*Page excerpt*
--- Start ---

First, there is the matter of the players already playing for Texas Western, who must accept the presence of their new teammates. Then there is the matter of school officials, who, naturally, find Haskins' methods of recruiting unorthodox. Finally, there are the opinions of the media, who will find it insane that that Haskins would recruit talented black players and, eventually, start five black players in the national championship game.
But the aspects of the players is not what makes "Glory Road" an excellent film. What makes this an excellent film is that we get to know the players, their struggles, and their personal histories; the well coreographed game scenes that accurately portray what actually happened during the games are more like extra goodies. Chief among the new players are Bobby Joe Hill (Derek Luke) and Willie Scoops Cager (Damaine Radcliff), who introduce a new style of basketball that would later become an influence to the modern principles of the sport. Their style conflicts with the style that Haskins believes in, and in one memorable scene, when his team his down, he orders Hill to play the game his way and they arise victorious.

--- End ---

*Dataset content*
--- Start ---

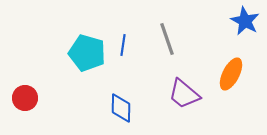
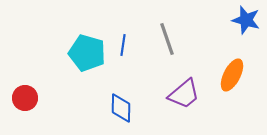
blue star: moved 1 px right, 1 px up; rotated 12 degrees counterclockwise
orange ellipse: moved 1 px right, 1 px down
purple trapezoid: rotated 80 degrees counterclockwise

--- End ---

*Objective*
Duplicate the passage of the "Glory Road" review that opens with the words containing "First, there is" and closes with "national championship game.".

*Result of this exercise*
First, there is the matter of the players already playing for Texas Western, who must accept the presence of their new teammates. Then there is the matter of school officials, who, naturally, find Haskins' methods of recruiting unorthodox. Finally, there are the opinions of the media, who will find it insane that that Haskins would recruit talented black players and, eventually, start five black players in the national championship game.